With marijuana reforms sweeping the US, cannabis investors and entrepreneurs are getting rich, while patients and stoners in dozens of US states legally enjoy all manner of tinctures, vape pens, edibles, and flowers. But there’s a cruel footnote to the story of legalization: The people who are still saddled with cannabis convictions. Prior convictions for possessing or selling the plant can still prevent people from landing jobs, renting apartments, or getting loans. What’s more, a disproportionate number of those affected with convictions are black and Latino.
Legalization measures in the US are often coupled with laws allowing people with convictions to petition to have them reduced (say, from a felony to a misdemeanor) or erased altogether. But the process, known as expungement, thus far has required a great deal of paperwork and access to legal assistance. Social justice organizations hold free expungement clinics where lawyers work pro-bono, but many of those affected by prior convictions may not even be aware they’re eligible to apply to have their records cleared.
Now the city of San Francisco and the non-profit organization Code for America have proven expungement can be vastly simplified. On Monday (Feb. 25), San Francisco district attorney George Gascón announced that officials will reduce or erase more than 8,000 cannabis convictions that were automatically identified with an algorithm developed by Code for America for its program, called Clear My Record.

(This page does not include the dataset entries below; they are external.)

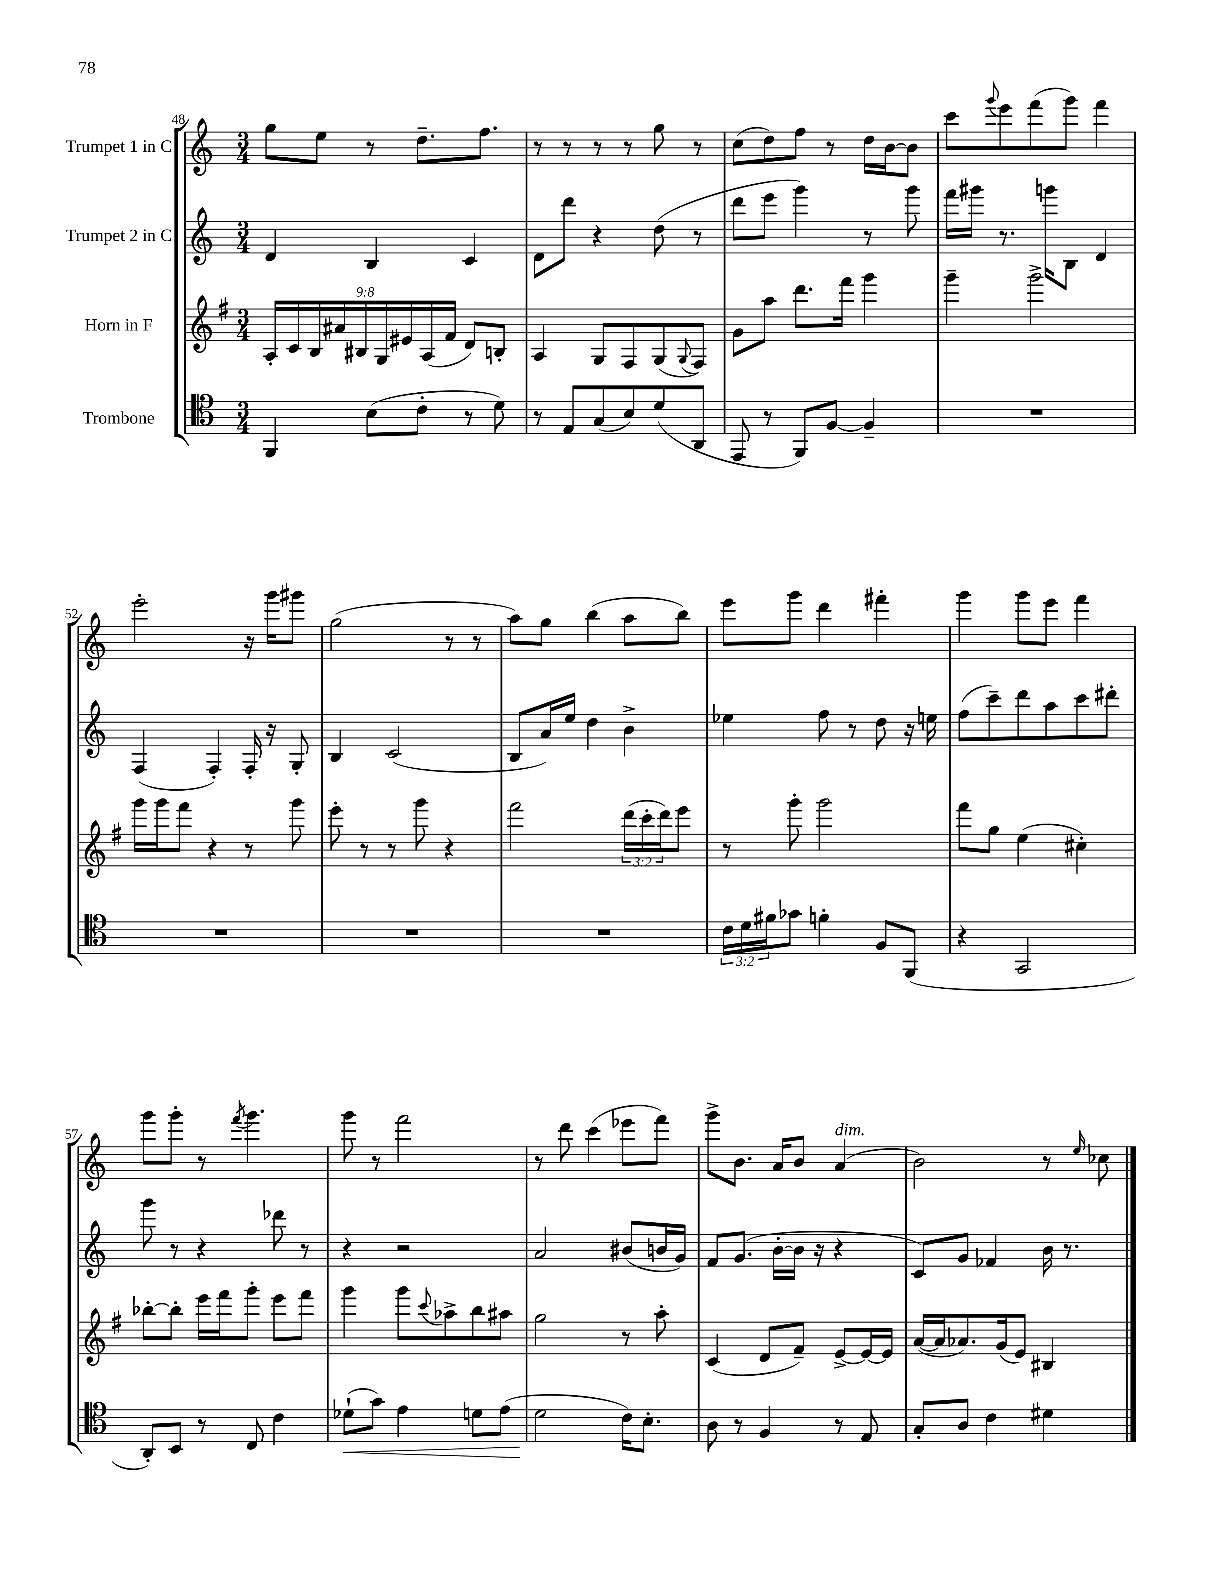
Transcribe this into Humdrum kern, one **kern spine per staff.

**kern	**kern	**kern	**kern
*staff4	*staff3	*staff2	*staff1
*clefC4	*clefG2	*clefG2	*clefG2
*k[]	*k[f#]	*k[]	*k[]
*M3/4	*M3/4	*M3/4	*M3/4
4FF	18A'	4d	8gg
.	18c	.	.
.	18B	.	.
.	.	.	8ee
.	18a#	.	.
.	18B#	.	.
(8B	.	4B	8r
.	18G	.	.
.	18e#	.	.
8c'	.	.	8.dd~
.	(18A	.	.
.	18f#	.	.
8r	8d)	4c	.
.	.	.	8.ff
8d)	8B'	.	.
=	=	=	=
8r	4A	8d	8r
8E	.	8ddd	8r
(8G	8G	4r	8r
8B)	8F#	.	8r
(8d	(8G	(8dd	8gg
.	8qqG	.	.
8AA	8F#)	8r	8r
=	=	=	=
8EE	8g	8ddd	(8cc
8r	8aa	8eee	8dd)
8FF)	8.ddd	4ggg)	8ff
[8F	.	.	8r
.	16fff#	.	.
4F~]	4ggg	8r	16dd
.	.	.	[16b
.	.	8ggg	8b]
=	=	=	=
2.r	4ggg~	16fff	8ccc
.	.	16ggg#	.
.	.	.	8qqggg
.	.	8.r	8eee
.	2ggg^	.	(8fff
.	.	16ggg	.
.	.	8B	8ggg)
.	.	4d	4fff
=	=	=	=
2.r	16ggg	(4F	2eee'
.	16ggg	.	.
.	8fff#	.	.
.	4r	4F')	.
.	8r	16F'	16r
.	.	16r	16ggg
.	8ggg	8G'	8ggg#
=	=	=	=
2.r	8eee'	4B	(2gg
.	8r	.	.
.	8r	(2c	.
.	8ggg	.	.
.	4r	.	8r
.	.	.	8r
=	=	=	=
2.r	2fff#	8B	8aa)
.	.	16a)	8gg
.	.	16ee	.
.	.	4dd	(4bb
.	(24ddd	4b^	8aa
.	24ccc'	.	.
.	24ddd)	.	.
.	8eee	.	8bb)
=	=	=	=
24c	8r	4ee-	8eee
24d	.	.	.
24f#	.	.	.
8g-	8ggg'	.	8ggg
4f'	2ggg	8ff	4ddd
.	.	8r	.
8F	.	8dd	4fff#'
(8FF	.	16r	.
.	.	16ee	.
=	=	=	=
4r	8fff#	(8ff	4ggg
.	8gg	8ccc~)	.
2GG	(4ee	8ddd	8ggg
.	.	8aa	8eee
.	4cc#')	8ccc	4fff
.	.	8ddd#'	.
=	=	=	=
8AA')	[8bb-'	8ggg	8ggg
8BB	8bb-']	8r	8ggg'
8r	16eee	4r	8r
.	16fff#	.	.
.	.	.	8qfff
8C	8ggg'	.	4.ggg
4c	8eee	8ddd-	.
.	8fff#	8r	.
=	=	=	=
(8d-`	4ggg	4r	8ggg
8g)	.	.	8r
4e	8ggg	2r	2fff
.	8qqccc	.	.
.	8aa-^	.	.
8d	8bb	.	.
(8e	8aa#	.	.
=	=	=	=
2d	2gg	2a	8r
.	.	.	8ddd
.	.	.	(4ccc
16c)	8r	(8b#	8eee-
8.B'	.	.	.
.	8aa'	16b	8fff)
.	.	16g)	.
=	=	=	=
8A	(4c	8f	8ggg^
8r	.	(8.g	8.b
4F	8d	.	.
.	.	[16b'	16a
.	8f#~)	16b]	8b
.	.	16r	.
8r	[8e^	4r	(4a
8E	16e_	.	.
.	16e]	.	.
=	=	=	=
8G'	([16a	8c)	2b)
.	16a]	.	.
8A	8.a-)	8g	.
4c	.	4f-	.
.	(16g	.	.
.	8e)	.	.
4d#	4B#	16b	8r
.	.	8.r	.
.	.	.	16qqee
.	.	.	8cc-
==	==	==	==
*-	*-	*-	*-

With all due respect for the software engineers who created the program, “it’s just not rocket science,” said Code for America founder and director Jennifer Pahlka. “Ninety-nine percent of the work is human, bureaucratic, changing people’s minds about how things should be done.”
Once coders can access the data in bulk, she said, the algorithm itself is a basic one.
The San Francisco DA’s office announced its partnership with Code for America in May of 2018, and this week Gascón told the San Francisco Chronicle the work of identifying eligible expungement cases was completed under budget and ahead of schedule—a rare bureaucratic victory in California cannabis, which has been notoriously mired in red tape.
Pahlka said Code for America is already working with four other counties in a pilot program for Clear My Record, and will then publish a “blueprint” to allow counties nationwide to take advantage of their learnings. (In the meantime, Clear My Record also has an online interface to help individuals through the process, connecting them to legal help, walking them through the filing steps, and nudging them to completion with text messages.)
“Our goal is to convince the world that government can do these things at scale,” she said. “It’s not that hard. We just have to think differently about process, about technology, and about justice.”